*TEXT BLOCK*.
- Opening Delimiter -
Appellant has not made any logical or legal showing on appeal that his confession was involuntary. Accordingly, we reject this claim. (Jones v. Superior Court (1994) 26 Cal.App.4th 92, 99 [if issues are not supported by argument or citation to authority, we consider the issue waived]; People v. Morse (1993) 21 Cal.App.4th 259, 275 [a point made without argument or authority is deemed to lack foundation and requires no discussion by the reviewing court].)

a. Mistrial

We also reject appellant's claim that the trial court had a sua sponte duty to declare a mistrial based on ineffective assistance of counsel. As appellant acknowledges, there are only three published cases that have held that ineffective assistance of counsel may, in extreme circumstances, constitute legal necessity for a mistrial. (People v. Manson (1976) 61 Cal.App.3d 102; People v. McNally (1980) 107 Cal.App.3d 387; People v. Coleman (1992) 9 Cal.App.4th 493.) None of those cases involved a sua sponte declaration of a mistrial by the trial court.

In Manson, the defendant's attorney disappeared midtrial and substituted counsel, claiming he could not effectively represent his client, requested a mistrial. In McNally, defense counsel requested a mistrial after concluding he was ethically barred from representing his client because of a conflict of interest. In Coleman, the defendant requested a mistrial based on substitute counsel's claim that he could not effectively represent his client because of his predecessor's negligence. None of these factors were present here.
- Closing Delimiter -
*TASK DIRECTIONS*.
Write what follows next in the appellate opinion on the confession and mistrial claims, starting right after its last sentence.

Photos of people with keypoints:
- Opening Delimiter -
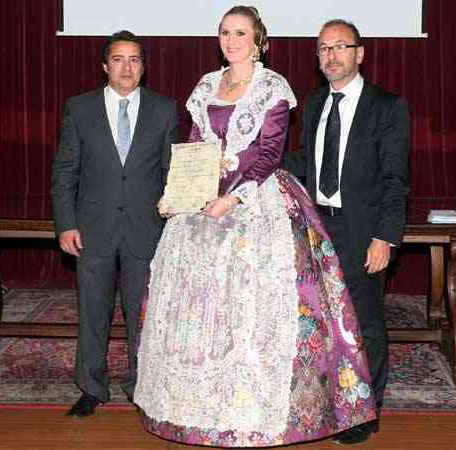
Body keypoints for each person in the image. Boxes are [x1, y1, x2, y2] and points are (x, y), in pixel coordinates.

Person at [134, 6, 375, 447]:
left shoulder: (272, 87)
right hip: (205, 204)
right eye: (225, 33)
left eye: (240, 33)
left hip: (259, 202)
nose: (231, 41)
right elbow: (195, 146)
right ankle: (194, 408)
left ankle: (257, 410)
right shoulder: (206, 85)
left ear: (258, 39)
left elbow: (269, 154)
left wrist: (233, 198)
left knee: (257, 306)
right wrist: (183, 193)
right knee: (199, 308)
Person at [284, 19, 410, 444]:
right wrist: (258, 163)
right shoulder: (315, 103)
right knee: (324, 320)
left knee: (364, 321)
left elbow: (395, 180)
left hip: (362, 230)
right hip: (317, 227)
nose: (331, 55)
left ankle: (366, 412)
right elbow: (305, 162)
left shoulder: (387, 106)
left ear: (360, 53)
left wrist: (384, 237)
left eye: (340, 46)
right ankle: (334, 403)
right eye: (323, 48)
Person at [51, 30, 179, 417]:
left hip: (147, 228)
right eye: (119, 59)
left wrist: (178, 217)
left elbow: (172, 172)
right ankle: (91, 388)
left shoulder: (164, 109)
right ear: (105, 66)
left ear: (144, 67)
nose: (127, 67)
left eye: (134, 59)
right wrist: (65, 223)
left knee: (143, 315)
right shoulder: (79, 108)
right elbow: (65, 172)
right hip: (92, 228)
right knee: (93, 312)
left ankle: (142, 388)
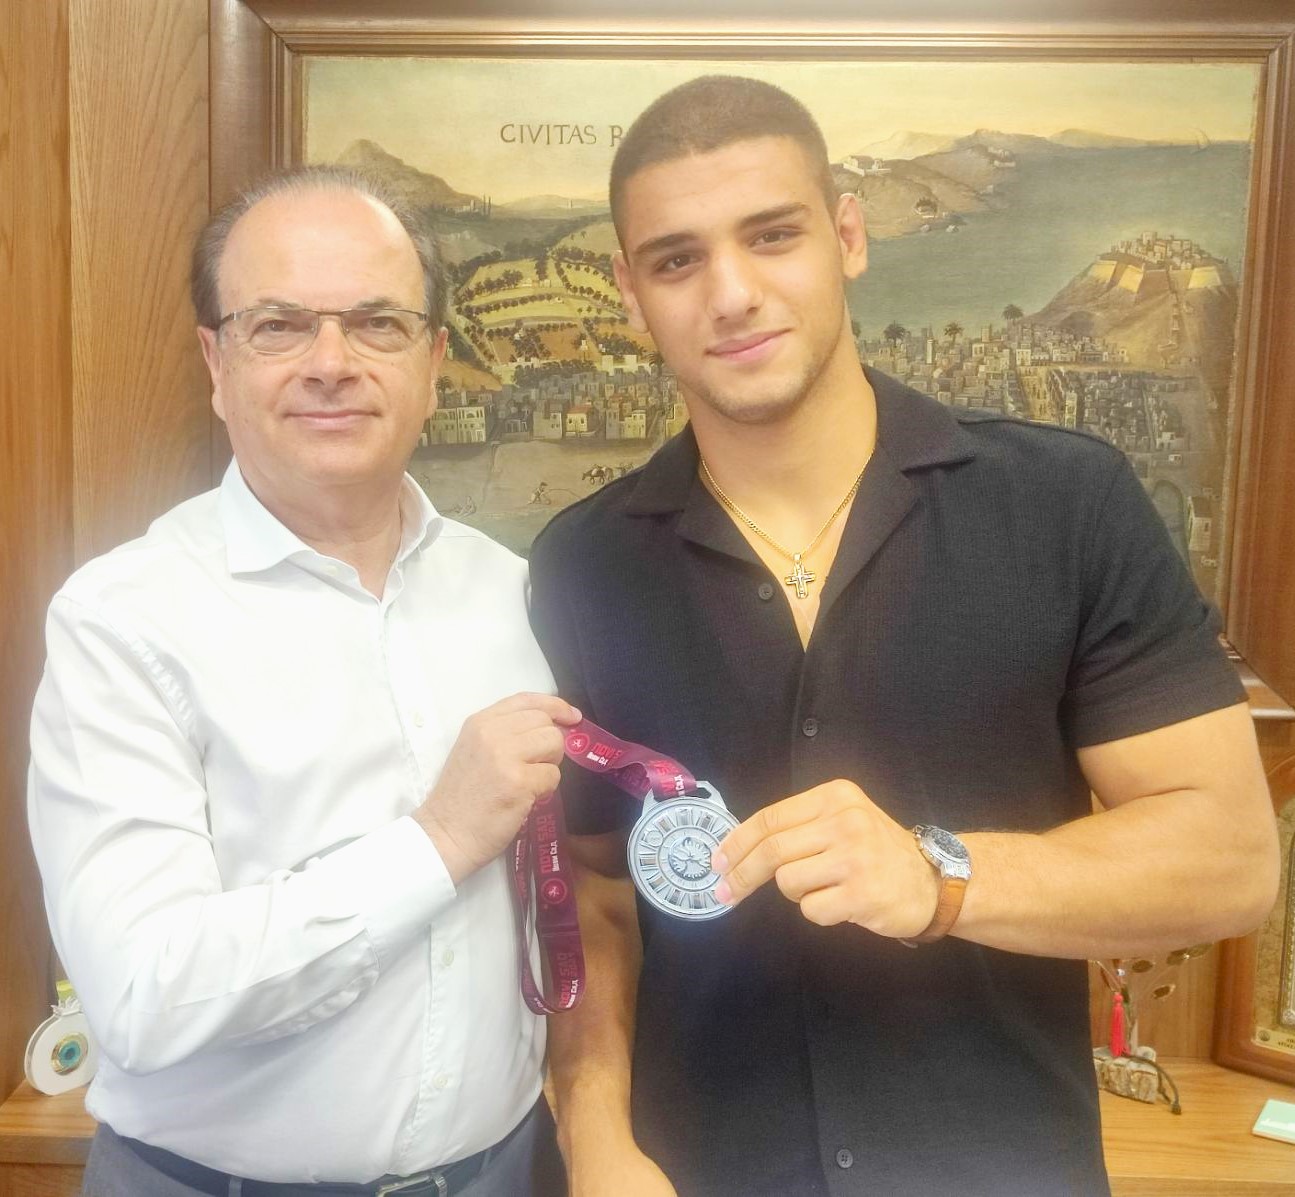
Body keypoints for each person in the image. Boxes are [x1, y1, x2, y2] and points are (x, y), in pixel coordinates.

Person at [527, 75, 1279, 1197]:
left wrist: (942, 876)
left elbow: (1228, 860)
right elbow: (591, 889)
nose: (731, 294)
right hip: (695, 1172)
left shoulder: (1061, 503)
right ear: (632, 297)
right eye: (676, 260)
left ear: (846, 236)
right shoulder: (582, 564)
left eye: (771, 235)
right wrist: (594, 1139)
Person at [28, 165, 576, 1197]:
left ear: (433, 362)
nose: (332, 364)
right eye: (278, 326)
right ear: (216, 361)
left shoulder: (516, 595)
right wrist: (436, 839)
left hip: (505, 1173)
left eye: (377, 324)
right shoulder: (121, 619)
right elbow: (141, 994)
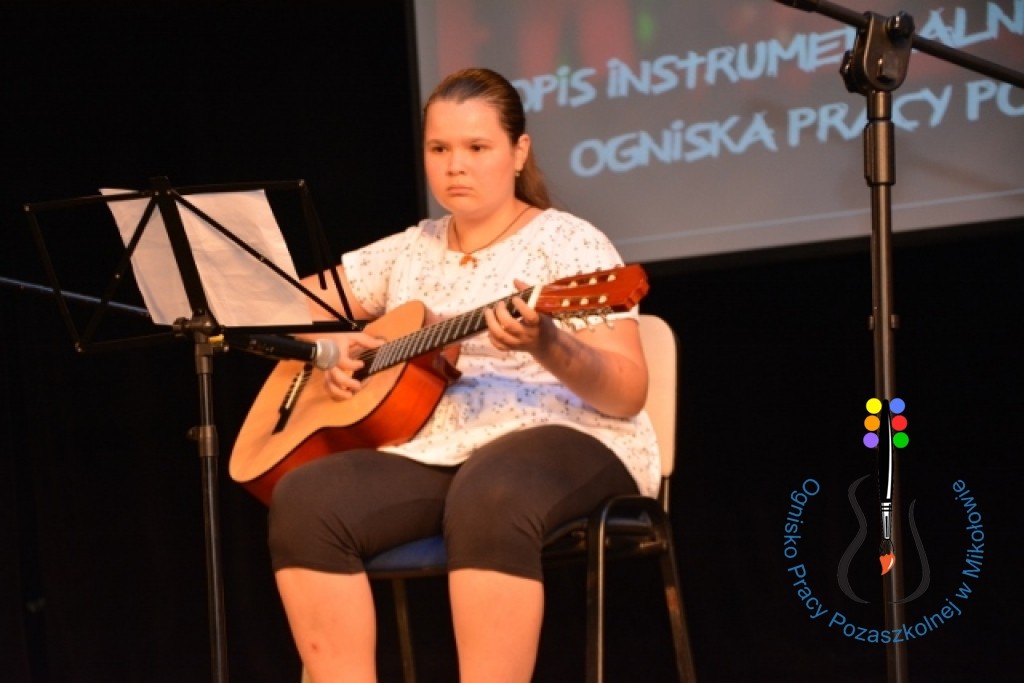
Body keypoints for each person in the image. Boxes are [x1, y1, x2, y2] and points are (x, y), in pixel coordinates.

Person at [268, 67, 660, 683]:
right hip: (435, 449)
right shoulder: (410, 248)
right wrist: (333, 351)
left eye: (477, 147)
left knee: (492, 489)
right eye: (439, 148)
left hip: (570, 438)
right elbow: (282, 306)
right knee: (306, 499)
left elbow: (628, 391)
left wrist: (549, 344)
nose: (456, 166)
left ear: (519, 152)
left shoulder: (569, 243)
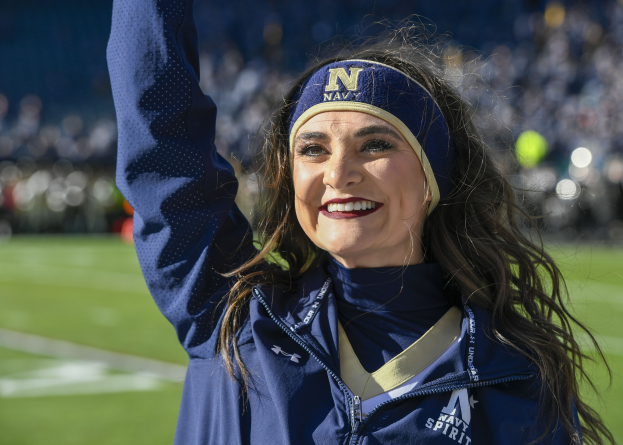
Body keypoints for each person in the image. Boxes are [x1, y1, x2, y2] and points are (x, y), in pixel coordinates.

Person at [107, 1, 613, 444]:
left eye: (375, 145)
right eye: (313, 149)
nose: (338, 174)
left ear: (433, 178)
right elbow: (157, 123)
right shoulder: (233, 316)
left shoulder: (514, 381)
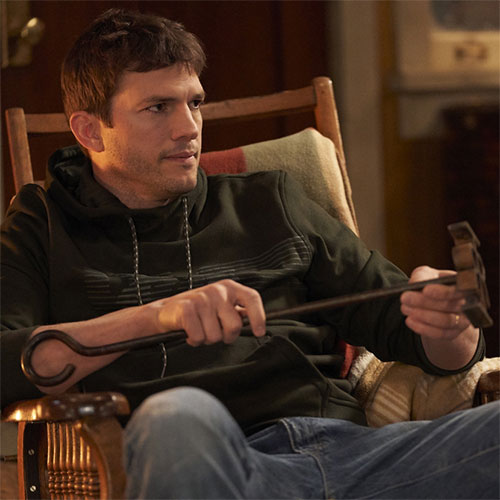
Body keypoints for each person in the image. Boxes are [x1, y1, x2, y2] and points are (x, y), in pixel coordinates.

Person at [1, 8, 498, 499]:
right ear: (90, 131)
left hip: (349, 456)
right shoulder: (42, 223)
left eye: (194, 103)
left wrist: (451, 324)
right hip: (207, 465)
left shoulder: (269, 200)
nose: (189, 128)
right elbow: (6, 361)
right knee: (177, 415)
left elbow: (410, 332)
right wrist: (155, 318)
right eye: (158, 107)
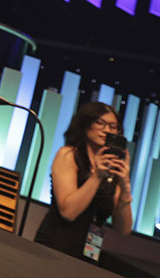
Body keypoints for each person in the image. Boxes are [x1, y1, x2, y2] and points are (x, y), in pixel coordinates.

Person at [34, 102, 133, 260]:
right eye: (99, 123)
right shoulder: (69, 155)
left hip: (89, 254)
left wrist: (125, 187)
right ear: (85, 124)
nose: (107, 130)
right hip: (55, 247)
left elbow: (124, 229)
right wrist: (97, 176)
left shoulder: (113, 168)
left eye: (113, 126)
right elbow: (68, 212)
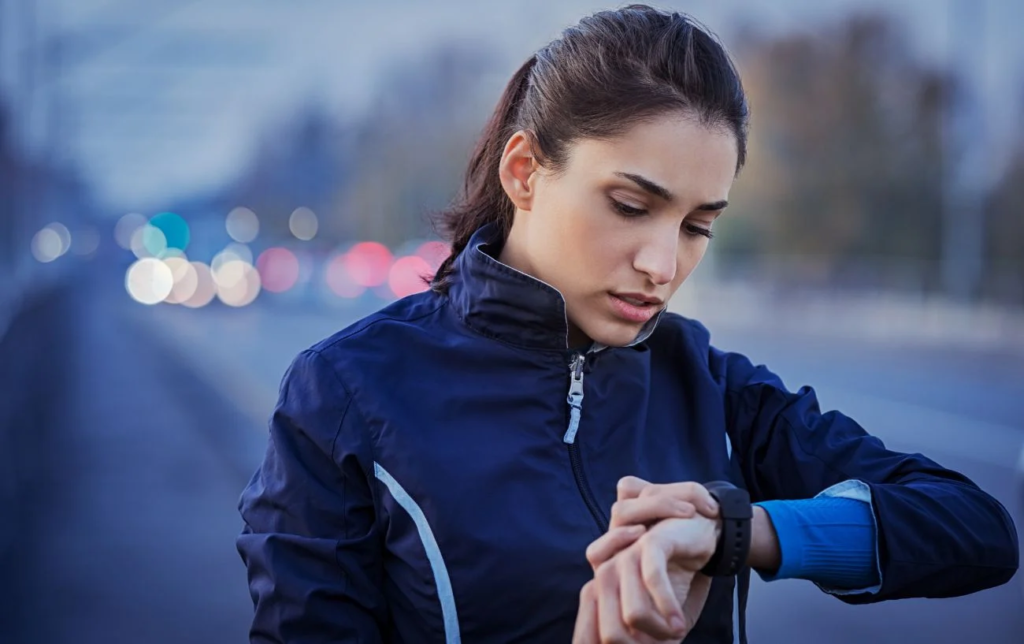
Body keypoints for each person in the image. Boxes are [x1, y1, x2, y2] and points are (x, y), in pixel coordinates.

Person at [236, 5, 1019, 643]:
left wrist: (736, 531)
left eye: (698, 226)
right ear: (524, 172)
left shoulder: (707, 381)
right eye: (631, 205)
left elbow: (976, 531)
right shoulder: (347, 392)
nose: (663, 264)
- Closing Delimiter -
*EXERCISE RESULT*.
Appellant relies on the logic of a case which he cites as, "People v. Carrillo (2d Dist., Div 2, 2006) 52 Cal.Rptr.3d 614" to support his claim that the trial court had a sua sponte duty to declare a mistrial based on his counsel's failure to object to the confession. The case reported at 52 Cal.Rptr.3d 614 is Carrillo v. Superior Court (2006) 145 Cal.App.4th 1511. Appellant is correct that the trial court in Carrillo declared a mistrial, sua sponte, after hearing part of the defendant's confession during trial, because the court believed that the defendant's confession had been coerced and that defense counsel was ineffective for failing to object before trial to the admission of that confession. The Court of Appeal found that the mistrial was without legal necessity and that double jeopardy barred a retrial. (Carrillo v. Superior Court, supra, 145 Cal.App.4th at pp. 1514, 1531.) The Court of Appeal explained: "Where, as here, a trial court becomes convinced that defense tactics are denying a defendant a fair trial, the proper course of action, in the absence of the type of extreme circumstances described in Manson, McNally and Coleman, is to allow the case to proceed to judgment and then consider whether the defendant is entitled to a new trial." (Id. at p. 1529.) Thus, we see nothing in Carrillo to assist appellant.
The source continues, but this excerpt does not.